§ TASK INPUT:
-------------------------

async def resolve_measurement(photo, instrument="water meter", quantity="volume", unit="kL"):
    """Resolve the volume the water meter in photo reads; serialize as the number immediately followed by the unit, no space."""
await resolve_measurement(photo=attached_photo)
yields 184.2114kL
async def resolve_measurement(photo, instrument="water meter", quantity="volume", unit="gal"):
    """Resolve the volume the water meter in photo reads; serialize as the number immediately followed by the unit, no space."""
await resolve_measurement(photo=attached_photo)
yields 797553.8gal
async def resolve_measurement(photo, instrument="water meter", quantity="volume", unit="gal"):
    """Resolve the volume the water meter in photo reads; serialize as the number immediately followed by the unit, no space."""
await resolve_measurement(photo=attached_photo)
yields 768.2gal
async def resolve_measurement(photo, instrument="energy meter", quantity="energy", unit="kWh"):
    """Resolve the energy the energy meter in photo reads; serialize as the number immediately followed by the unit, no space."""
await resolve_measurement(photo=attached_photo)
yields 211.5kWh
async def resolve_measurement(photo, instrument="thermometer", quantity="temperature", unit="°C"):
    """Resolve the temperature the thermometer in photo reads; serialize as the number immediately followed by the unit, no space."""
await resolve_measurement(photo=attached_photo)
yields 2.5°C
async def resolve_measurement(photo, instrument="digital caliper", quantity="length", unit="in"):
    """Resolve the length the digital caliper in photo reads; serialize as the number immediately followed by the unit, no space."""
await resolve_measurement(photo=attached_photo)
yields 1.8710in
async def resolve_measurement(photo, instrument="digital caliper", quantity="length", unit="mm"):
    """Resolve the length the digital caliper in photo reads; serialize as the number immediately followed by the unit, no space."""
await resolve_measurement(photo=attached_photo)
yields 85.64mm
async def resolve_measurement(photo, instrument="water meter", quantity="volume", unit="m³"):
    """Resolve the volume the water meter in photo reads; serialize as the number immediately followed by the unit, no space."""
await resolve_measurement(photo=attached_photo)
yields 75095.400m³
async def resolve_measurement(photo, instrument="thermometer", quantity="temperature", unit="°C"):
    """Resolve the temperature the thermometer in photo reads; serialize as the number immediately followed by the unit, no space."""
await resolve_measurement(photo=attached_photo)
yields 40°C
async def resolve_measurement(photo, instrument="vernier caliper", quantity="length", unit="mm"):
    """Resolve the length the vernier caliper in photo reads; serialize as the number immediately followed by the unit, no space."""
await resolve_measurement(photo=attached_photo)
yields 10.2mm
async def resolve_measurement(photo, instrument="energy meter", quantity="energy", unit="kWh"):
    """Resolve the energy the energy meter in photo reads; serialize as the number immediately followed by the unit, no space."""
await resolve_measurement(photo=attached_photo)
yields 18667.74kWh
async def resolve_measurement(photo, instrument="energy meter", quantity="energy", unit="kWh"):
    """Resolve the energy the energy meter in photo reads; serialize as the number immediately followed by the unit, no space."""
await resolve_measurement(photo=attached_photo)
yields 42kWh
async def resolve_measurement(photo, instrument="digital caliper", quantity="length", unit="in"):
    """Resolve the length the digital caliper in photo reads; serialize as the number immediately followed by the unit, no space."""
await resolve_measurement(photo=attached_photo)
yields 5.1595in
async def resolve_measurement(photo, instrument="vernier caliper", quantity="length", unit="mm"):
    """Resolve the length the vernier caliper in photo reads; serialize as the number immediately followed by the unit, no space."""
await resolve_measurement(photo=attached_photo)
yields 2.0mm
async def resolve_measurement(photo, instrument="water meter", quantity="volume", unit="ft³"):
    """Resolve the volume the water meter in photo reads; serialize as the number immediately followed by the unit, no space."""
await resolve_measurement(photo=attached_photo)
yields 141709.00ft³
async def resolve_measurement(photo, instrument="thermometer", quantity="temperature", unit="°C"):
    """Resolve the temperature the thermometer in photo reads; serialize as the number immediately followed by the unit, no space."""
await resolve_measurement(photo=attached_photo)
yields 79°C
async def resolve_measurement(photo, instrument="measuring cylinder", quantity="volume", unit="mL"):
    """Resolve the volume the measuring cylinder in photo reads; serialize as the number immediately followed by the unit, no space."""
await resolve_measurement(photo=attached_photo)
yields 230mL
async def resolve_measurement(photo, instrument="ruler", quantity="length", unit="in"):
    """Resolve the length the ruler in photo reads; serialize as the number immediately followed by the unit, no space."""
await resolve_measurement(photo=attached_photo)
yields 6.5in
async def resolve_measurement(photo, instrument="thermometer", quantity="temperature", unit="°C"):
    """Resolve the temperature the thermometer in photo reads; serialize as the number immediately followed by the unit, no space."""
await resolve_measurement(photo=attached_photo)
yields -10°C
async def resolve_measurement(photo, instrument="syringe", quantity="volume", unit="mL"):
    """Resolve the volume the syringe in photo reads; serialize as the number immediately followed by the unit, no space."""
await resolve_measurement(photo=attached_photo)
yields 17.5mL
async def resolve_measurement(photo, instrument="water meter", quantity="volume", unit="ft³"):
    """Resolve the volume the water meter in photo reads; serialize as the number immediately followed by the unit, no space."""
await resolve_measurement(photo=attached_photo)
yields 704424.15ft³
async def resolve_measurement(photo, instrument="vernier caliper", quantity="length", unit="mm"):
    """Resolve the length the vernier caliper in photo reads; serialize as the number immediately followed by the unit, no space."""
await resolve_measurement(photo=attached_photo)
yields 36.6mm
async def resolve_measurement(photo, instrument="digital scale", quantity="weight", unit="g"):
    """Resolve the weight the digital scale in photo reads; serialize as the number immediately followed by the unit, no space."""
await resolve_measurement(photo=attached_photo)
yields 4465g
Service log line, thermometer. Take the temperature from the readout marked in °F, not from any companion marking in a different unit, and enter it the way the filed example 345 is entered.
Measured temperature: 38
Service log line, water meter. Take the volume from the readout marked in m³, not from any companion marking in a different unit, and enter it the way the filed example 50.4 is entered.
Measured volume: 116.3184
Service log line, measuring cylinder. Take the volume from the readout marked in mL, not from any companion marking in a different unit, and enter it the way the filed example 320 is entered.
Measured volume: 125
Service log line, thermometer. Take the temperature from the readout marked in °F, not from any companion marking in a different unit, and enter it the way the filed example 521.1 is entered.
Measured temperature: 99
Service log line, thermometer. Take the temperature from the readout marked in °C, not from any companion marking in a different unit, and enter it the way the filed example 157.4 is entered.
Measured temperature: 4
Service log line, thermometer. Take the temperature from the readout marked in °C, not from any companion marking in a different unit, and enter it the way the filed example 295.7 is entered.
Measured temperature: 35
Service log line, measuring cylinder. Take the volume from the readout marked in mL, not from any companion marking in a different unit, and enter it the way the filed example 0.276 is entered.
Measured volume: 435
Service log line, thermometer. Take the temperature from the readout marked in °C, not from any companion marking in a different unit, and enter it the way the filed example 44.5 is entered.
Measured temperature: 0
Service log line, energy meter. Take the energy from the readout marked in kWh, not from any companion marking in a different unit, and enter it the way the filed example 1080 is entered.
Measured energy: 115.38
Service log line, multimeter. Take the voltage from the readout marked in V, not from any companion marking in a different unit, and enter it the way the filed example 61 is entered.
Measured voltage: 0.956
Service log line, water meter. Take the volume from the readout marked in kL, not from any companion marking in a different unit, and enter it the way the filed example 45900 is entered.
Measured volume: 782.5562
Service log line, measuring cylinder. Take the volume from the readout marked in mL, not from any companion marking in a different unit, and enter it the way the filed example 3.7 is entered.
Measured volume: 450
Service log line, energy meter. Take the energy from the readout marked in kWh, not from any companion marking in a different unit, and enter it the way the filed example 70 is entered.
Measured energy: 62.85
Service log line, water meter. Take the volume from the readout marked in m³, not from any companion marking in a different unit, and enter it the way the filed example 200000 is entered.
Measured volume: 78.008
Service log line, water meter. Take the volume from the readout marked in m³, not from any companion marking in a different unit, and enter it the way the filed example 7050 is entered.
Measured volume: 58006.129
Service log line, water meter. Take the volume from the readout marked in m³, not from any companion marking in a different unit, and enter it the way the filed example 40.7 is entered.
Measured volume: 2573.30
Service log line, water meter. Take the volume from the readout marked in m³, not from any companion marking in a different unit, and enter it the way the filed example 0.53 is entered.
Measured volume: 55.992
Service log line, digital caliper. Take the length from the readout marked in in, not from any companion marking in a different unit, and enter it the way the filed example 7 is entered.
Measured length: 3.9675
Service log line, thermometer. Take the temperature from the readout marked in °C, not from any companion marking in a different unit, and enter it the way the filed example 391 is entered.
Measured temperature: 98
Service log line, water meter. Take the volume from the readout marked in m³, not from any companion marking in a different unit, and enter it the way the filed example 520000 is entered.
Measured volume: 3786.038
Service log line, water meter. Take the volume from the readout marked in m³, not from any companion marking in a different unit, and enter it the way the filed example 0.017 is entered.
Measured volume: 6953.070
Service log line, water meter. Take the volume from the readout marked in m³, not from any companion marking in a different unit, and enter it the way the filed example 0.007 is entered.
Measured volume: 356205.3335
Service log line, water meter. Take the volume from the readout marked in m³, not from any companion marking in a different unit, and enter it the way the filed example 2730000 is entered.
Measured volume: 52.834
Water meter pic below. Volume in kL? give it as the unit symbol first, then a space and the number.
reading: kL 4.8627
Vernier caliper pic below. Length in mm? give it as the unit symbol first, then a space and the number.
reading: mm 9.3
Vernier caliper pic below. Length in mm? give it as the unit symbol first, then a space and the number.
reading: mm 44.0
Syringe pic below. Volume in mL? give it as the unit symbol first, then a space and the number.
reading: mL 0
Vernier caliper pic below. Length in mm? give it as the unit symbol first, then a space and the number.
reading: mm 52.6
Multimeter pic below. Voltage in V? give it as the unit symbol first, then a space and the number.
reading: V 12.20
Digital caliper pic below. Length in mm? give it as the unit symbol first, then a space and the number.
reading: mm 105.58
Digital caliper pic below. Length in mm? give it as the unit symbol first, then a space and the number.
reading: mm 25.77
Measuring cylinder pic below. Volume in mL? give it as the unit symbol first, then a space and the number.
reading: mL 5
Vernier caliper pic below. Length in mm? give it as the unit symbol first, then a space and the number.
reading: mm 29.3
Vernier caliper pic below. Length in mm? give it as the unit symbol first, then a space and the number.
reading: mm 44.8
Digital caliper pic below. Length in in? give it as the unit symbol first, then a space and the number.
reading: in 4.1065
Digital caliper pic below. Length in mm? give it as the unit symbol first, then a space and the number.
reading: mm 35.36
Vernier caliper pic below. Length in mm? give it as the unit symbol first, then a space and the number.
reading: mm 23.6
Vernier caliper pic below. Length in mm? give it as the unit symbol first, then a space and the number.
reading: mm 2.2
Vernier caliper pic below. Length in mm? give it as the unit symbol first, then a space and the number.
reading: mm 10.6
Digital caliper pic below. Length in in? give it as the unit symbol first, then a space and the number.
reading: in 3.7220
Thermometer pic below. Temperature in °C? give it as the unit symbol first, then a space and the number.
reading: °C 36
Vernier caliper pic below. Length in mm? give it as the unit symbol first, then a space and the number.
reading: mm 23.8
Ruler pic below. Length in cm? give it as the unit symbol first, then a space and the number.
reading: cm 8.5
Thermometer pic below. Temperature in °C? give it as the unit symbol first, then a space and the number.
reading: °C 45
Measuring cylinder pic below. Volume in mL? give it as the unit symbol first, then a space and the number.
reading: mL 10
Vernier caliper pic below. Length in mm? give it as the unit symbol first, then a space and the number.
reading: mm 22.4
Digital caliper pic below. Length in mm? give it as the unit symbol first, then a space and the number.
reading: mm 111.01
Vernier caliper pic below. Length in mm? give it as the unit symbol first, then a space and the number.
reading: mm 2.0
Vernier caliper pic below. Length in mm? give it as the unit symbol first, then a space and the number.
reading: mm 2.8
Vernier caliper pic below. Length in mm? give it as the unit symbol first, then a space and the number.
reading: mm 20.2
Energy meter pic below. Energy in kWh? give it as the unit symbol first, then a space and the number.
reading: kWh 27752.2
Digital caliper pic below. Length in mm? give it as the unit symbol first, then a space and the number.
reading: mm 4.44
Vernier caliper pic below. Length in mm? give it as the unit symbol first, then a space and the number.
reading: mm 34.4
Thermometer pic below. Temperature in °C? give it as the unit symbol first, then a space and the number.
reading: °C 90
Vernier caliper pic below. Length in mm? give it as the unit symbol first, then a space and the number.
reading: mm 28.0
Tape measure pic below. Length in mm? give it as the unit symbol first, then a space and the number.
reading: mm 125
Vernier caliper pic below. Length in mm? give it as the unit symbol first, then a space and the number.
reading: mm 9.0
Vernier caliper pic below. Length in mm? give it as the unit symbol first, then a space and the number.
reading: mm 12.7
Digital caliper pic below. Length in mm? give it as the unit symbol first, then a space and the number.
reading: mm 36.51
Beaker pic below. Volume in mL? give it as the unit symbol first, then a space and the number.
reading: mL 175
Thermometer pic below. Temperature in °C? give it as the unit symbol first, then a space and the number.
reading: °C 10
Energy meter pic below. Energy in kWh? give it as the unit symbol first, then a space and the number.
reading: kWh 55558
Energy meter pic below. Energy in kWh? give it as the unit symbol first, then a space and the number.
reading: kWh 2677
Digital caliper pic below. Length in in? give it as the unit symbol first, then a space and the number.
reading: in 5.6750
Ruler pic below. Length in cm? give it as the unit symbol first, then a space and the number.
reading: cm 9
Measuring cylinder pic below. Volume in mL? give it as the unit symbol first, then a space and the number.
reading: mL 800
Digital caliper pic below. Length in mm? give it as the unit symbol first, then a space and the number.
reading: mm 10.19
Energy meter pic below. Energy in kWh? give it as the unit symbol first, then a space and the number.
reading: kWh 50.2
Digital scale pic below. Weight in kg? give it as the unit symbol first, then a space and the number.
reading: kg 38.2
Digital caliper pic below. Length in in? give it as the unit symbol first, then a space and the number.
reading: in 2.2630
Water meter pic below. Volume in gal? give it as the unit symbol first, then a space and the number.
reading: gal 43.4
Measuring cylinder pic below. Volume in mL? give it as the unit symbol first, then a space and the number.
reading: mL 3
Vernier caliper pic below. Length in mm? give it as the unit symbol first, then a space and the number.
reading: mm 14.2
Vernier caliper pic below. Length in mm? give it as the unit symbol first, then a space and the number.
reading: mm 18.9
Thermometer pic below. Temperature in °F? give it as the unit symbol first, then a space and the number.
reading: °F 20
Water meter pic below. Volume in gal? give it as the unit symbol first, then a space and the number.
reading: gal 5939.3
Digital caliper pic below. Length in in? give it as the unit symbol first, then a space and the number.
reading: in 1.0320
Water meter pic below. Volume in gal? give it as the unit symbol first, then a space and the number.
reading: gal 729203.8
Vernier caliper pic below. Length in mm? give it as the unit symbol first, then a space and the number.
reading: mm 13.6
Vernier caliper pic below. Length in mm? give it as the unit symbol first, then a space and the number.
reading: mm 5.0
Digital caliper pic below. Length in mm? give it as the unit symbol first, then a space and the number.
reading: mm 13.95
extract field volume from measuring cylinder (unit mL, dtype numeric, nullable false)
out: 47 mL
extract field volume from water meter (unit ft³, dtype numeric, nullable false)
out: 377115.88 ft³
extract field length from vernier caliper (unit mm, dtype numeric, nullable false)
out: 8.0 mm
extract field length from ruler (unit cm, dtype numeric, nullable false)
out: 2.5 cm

-------------------------

§ WHAT IS BEING ASKED: Rewrite the lines starting at the beginning of the rows and going on through the line with "yields 768.2gal", replacing "water meter" with "gas meter" and keeping everything else unchanged. Give back only those lines.

§ OUTPUT FOR THIS EXERCISE:
async def resolve_measurement(photo, instrument="gas meter", quantity="volume", unit="kL"):
    """Resolve the volume the gas meter in photo reads; serialize as the number immediately followed by the unit, no space."""
await resolve_measurement(photo=attached_photo)
yields 184.2114kL
async def resolve_measurement(photo, instrument="gas meter", quantity="volume", unit="gal"):
    """Resolve the volume the gas meter in photo reads; serialize as the number immediately followed by the unit, no space."""
await resolve_measurement(photo=attached_photo)
yields 797553.8gal
async def resolve_measurement(photo, instrument="gas meter", quantity="volume", unit="gal"):
    """Resolve the volume the gas meter in photo reads; serialize as the number immediately followed by the unit, no space."""
await resolve_measurement(photo=attached_photo)
yields 768.2gal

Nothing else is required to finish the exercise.